When we shared with him our concern about going back home and loosing the benefits of his healthy cooking, he very generously invited us to come to his kitchen and learn the basics. Chef Narayanan Nair only uses organic vegetables and pulses, does not store any food in the refrigerator, abhors artificial flavouring, colouring, as much as white sugar and margarine.
In his traditional brass pots, called uruli, he tosses the onions without any oil and then adds the ayurvedic spices and herbs required, often adding freshly grated coconut.
We are extremely thankful to him for sharing some of the recipes we have loved while staying at Kalari and I am sure you will be happy to try the few that I am attaching to my message.

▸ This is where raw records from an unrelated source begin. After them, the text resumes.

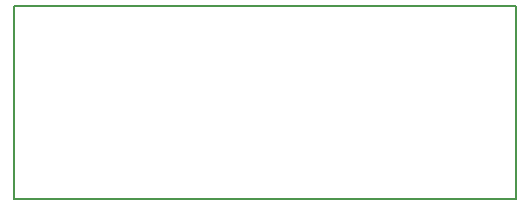
<source format=gm1>
G04 MADE WITH FRITZING*
G04 WWW.FRITZING.ORG*
G04 DOUBLE SIDED*
G04 HOLES PLATED*
G04 CONTOUR ON CENTER OF CONTOUR VECTOR*
%ASAXBY*%
%FSLAX23Y23*%
%MOIN*%
%OFA0B0*%
%SFA1.0B1.0*%
%ADD10R,1.683300X0.650319*%
%ADD11C,0.008000*%
%ADD10C,0.008*%
%LNCONTOUR*%
G90*
G70*
G54D10*
G54D11*
X4Y646D02*
X1679Y646D01*
X1679Y4D01*
X4Y4D01*
X4Y646D01*
D02*
G04 End of contour*
M02*
</source>
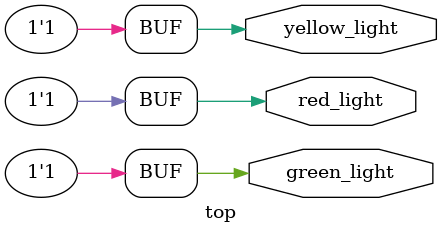
<source format=v>
module top(
  output wire green_light,
  output wire yellow_light,
  output wire red_light
);
  assign red_light = 1'b1;       // tie the pin high
  assign yellow_light = 1'b1;
  assign green_light = 1'b1;

endmodule
</source>
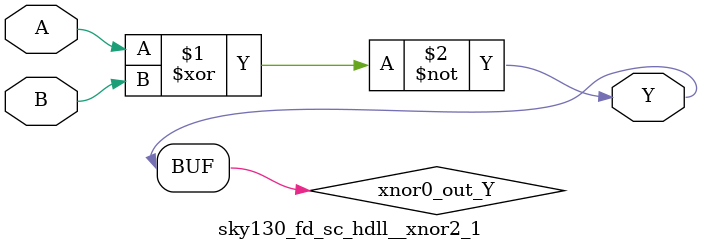
<source format=v>
/*
 * Copyright 2020 The SkyWater PDK Authors
 *
 * Licensed under the Apache License, Version 2.0 (the "License");
 * you may not use this file except in compliance with the License.
 * You may obtain a copy of the License at
 *
 *     https://www.apache.org/licenses/LICENSE-2.0
 *
 * Unless required by applicable law or agreed to in writing, software
 * distributed under the License is distributed on an "AS IS" BASIS,
 * WITHOUT WARRANTIES OR CONDITIONS OF ANY KIND, either express or implied.
 * See the License for the specific language governing permissions and
 * limitations under the License.
 *
 * SPDX-License-Identifier: Apache-2.0
*/


`ifndef SKY130_FD_SC_HDLL__XNOR2_1_FUNCTIONAL_V
`define SKY130_FD_SC_HDLL__XNOR2_1_FUNCTIONAL_V

/**
 * xnor2: 2-input exclusive NOR.
 *
 *        Y = !(A ^ B)
 *
 * Verilog simulation functional model.
 */

`timescale 1ns / 1ps
`default_nettype none

`celldefine
module sky130_fd_sc_hdll__xnor2_1 (
    Y,
    A,
    B
);

    // Module ports
    output Y;
    input  A;
    input  B;

    // Local signals
    wire xnor0_out_Y;

    //   Name   Output       Other arguments
    xnor xnor0 (xnor0_out_Y, A, B           );
    buf  buf0  (Y          , xnor0_out_Y    );

endmodule
`endcelldefine

`default_nettype wire
`endif  // SKY130_FD_SC_HDLL__XNOR2_1_FUNCTIONAL_V

</source>
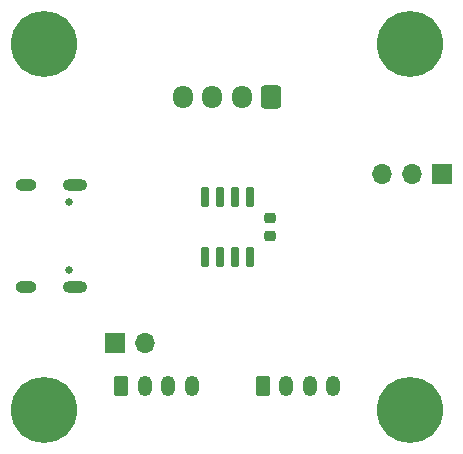
<source format=gbr>
%TF.GenerationSoftware,KiCad,Pcbnew,9.0.0*%
%TF.CreationDate,2025-02-21T22:51:25-08:00*%
%TF.ProjectId,Integrated FOC Stepper Driver,496e7465-6772-4617-9465-6420464f4320,rev?*%
%TF.SameCoordinates,Original*%
%TF.FileFunction,Soldermask,Bot*%
%TF.FilePolarity,Negative*%
%FSLAX46Y46*%
G04 Gerber Fmt 4.6, Leading zero omitted, Abs format (unit mm)*
G04 Created by KiCad (PCBNEW 9.0.0) date 2025-02-21 22:51:25*
%MOMM*%
%LPD*%
G01*
G04 APERTURE LIST*
G04 Aperture macros list*
%AMRoundRect*
0 Rectangle with rounded corners*
0 $1 Rounding radius*
0 $2 $3 $4 $5 $6 $7 $8 $9 X,Y pos of 4 corners*
0 Add a 4 corners polygon primitive as box body*
4,1,4,$2,$3,$4,$5,$6,$7,$8,$9,$2,$3,0*
0 Add four circle primitives for the rounded corners*
1,1,$1+$1,$2,$3*
1,1,$1+$1,$4,$5*
1,1,$1+$1,$6,$7*
1,1,$1+$1,$8,$9*
0 Add four rect primitives between the rounded corners*
20,1,$1+$1,$2,$3,$4,$5,0*
20,1,$1+$1,$4,$5,$6,$7,0*
20,1,$1+$1,$6,$7,$8,$9,0*
20,1,$1+$1,$8,$9,$2,$3,0*%
G04 Aperture macros list end*
%ADD10C,5.600000*%
%ADD11R,1.700000X1.700000*%
%ADD12O,1.700000X1.700000*%
%ADD13C,0.650000*%
%ADD14O,2.100000X1.000000*%
%ADD15O,1.800000X1.000000*%
%ADD16RoundRect,0.250000X-0.350000X-0.625000X0.350000X-0.625000X0.350000X0.625000X-0.350000X0.625000X0*%
%ADD17O,1.200000X1.750000*%
%ADD18RoundRect,0.250000X0.600000X0.725000X-0.600000X0.725000X-0.600000X-0.725000X0.600000X-0.725000X0*%
%ADD19O,1.700000X1.950000*%
%ADD20RoundRect,0.225000X0.250000X-0.225000X0.250000X0.225000X-0.250000X0.225000X-0.250000X-0.225000X0*%
%ADD21RoundRect,0.150000X0.150000X-0.725000X0.150000X0.725000X-0.150000X0.725000X-0.150000X-0.725000X0*%
G04 APERTURE END LIST*
D10*
%TO.C,H4*%
X34500000Y-65500000D03*
%TD*%
D11*
%TO.C,J5*%
X40500000Y-59850000D03*
D12*
X43040000Y-59850000D03*
%TD*%
D11*
%TO.C,J2*%
X68210000Y-45500000D03*
D12*
X65670000Y-45500000D03*
X63130000Y-45500000D03*
%TD*%
D13*
%TO.C,J1*%
X36605000Y-47860000D03*
X36605000Y-53640000D03*
D14*
X37125000Y-46430000D03*
D15*
X32925000Y-46430000D03*
D14*
X37125000Y-55070000D03*
D15*
X32925000Y-55070000D03*
%TD*%
D10*
%TO.C,H2*%
X65500000Y-34500000D03*
%TD*%
D16*
%TO.C,J4*%
X53000000Y-63500000D03*
D17*
X55000000Y-63500000D03*
X57000000Y-63500000D03*
X59000000Y-63500000D03*
%TD*%
D16*
%TO.C,J3*%
X41000000Y-63500000D03*
D17*
X43000000Y-63500000D03*
X45000000Y-63500000D03*
X47000000Y-63500000D03*
%TD*%
D10*
%TO.C,H3*%
X65500000Y-65500000D03*
%TD*%
D18*
%TO.C,J6*%
X53750000Y-39000000D03*
D19*
X51250000Y-39000000D03*
X48750000Y-39000000D03*
X46250000Y-39000000D03*
%TD*%
D10*
%TO.C,H1*%
X34500000Y-34500000D03*
%TD*%
D20*
%TO.C,C25*%
X53600000Y-50775000D03*
X53600000Y-49225000D03*
%TD*%
D21*
%TO.C,U8*%
X51905000Y-52575000D03*
X50635000Y-52575000D03*
X49365000Y-52575000D03*
X48095000Y-52575000D03*
X48095000Y-47425000D03*
X49365000Y-47425000D03*
X50635000Y-47425000D03*
X51905000Y-47425000D03*
%TD*%
M02*

</source>
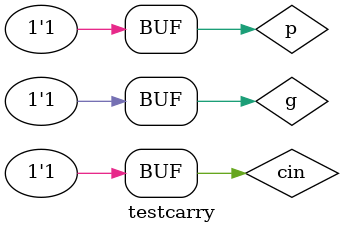
<source format=sv>
module testcarry();
    logic cin,p,g,cout;

    // Instantiate the design under test
    carry dave(cin,p,g,cout);
    initial begin
        // Debugging: Monitor signal changes
        // $monitor("Time=%0t A=%b B=%b Sum=%b Carry=%b", $time, A, B, sum, c);

        // Test cases
        cin=0; p = 0; g = 0;                  #20;
               g = 1;                  #10;
        p=1;   g=0;                      #10;
        p=1; g=1;       #10;
        cin=1; p = 0; g = 0;                  #10;
            g = 1;                  #10;
        p=1;   g=0;                      #10;
        p=1; g=1;       #10;

        // End simulation
        // $finish;
    end
endmodule

</source>
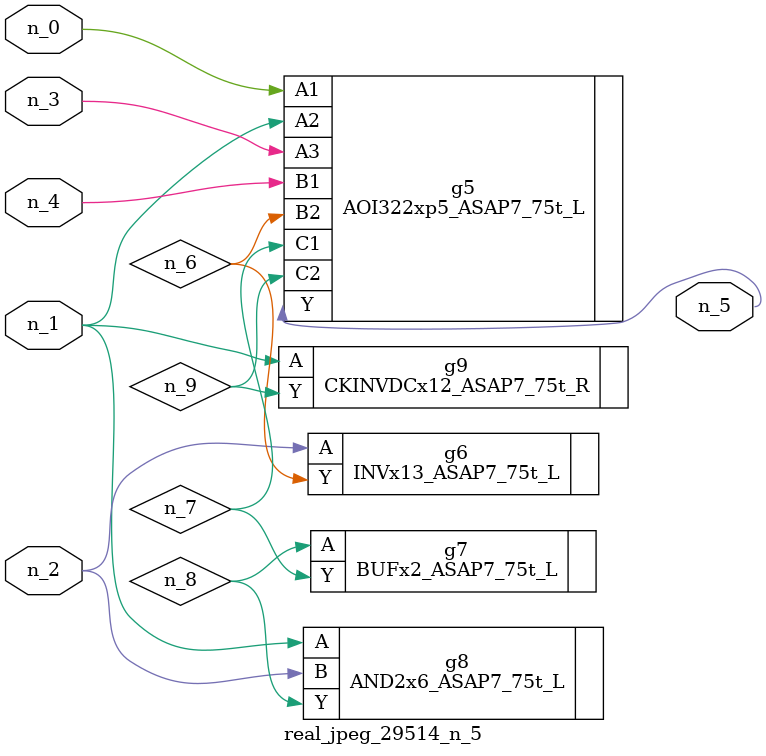
<source format=v>
module real_jpeg_29514_n_5 (n_4, n_0, n_1, n_2, n_3, n_5);

input n_4;
input n_0;
input n_1;
input n_2;
input n_3;

output n_5;

wire n_8;
wire n_6;
wire n_7;
wire n_9;

AOI322xp5_ASAP7_75t_L g5 ( 
.A1(n_0),
.A2(n_1),
.A3(n_3),
.B1(n_4),
.B2(n_6),
.C1(n_7),
.C2(n_9),
.Y(n_5)
);

AND2x6_ASAP7_75t_L g8 ( 
.A(n_1),
.B(n_2),
.Y(n_8)
);

CKINVDCx12_ASAP7_75t_R g9 ( 
.A(n_1),
.Y(n_9)
);

INVx13_ASAP7_75t_L g6 ( 
.A(n_2),
.Y(n_6)
);

BUFx2_ASAP7_75t_L g7 ( 
.A(n_8),
.Y(n_7)
);


endmodule
</source>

You will notice how such food will contribute not only to your physical well- being, but also to your peace of mind.
Do let me know about your holidays in St Barth with the boys.
2cup of tomatoes cut in cubes
1 carrot minutely chopped
2 tab cilantro stems, roots and leaves cut small
2 or three cloves of garlic
A piece of ginger (about half an inch) finely chopped
A pinch of salt
A pinch of pepper
6 cups of water
Place the tomatoes, the carrots, the cilantro roots and stems, the garlic and the ginger in a heavy bottom pot. Toss at medium flame for few seconds and add the water. Bring to boil and lower the flame. Cover and let it cook for about 10 minutes. Finally, put the soup in a blender and serve hot with fresh cilantro leaves as garnish. Chef Narayan Nair loves this soup for its simplicity and flavour.
Half a cup of mung-dal, yellow split lentils
Half a cup of basmati rice (brown rice can also be used)
1 small onion chopped
A piece of ginger (about an inch) finely chopped
1 pinch of cumin seeds
1pinch of mustard seeds
4 cups of water
A pinch of turmeric
A pinch of ginger powder
A pinch of coriander powder
A pinch of asafoetida powder
2 small carrots chopped small (optional)
A few green beans chopped small (optional)
A pinch of salt
A tiny bit of ghee
Few leaves of cilantro
In a heavy bottom pot warm the onion rapidly at medium flame with the cumin and mustard seeds and the fresh ginger. Add the washed rice and mung-dal. Add a pinch of turmeric, ginger powder, coriander and asafoetida. Toss and add some water. Add the fresh vegetables and the rest of the water and a pinch of salt. Lower the flame, cover the pot and let it cook for about 15 m. Stirring once in a while. When the Khichree has reached a mushy consistency, it is ready. Shut off the flame; add the tip of a spoon of ghee and the cilantro leaves. This dish is highly digestible and is called in India “the food of the gods”.
3 cups of cooked rice
1tsp of chopped ginger
½tsp of turmeric powder
1tsp of chopped cilantro leaves
1/2tsp asafoetida powder
Few cashew nuts and
1tsp of lemon juice
1tsp of mustard seeds
1/2tsp of cumin seeds
1tsp of oil
Heat the oil and add mustard and cumin seeds. When the mustard seeds crackle add the cashew nuts and the broken chickpeas. Cook them until they roast then add the rice, the turmeric, the salt and the coriander leaves. Stir well, then sprinkle with lemon juice and asafoetida. The lemon rice is ready to serve. This tasty dish is traditionally carried along by travelling South Indian families.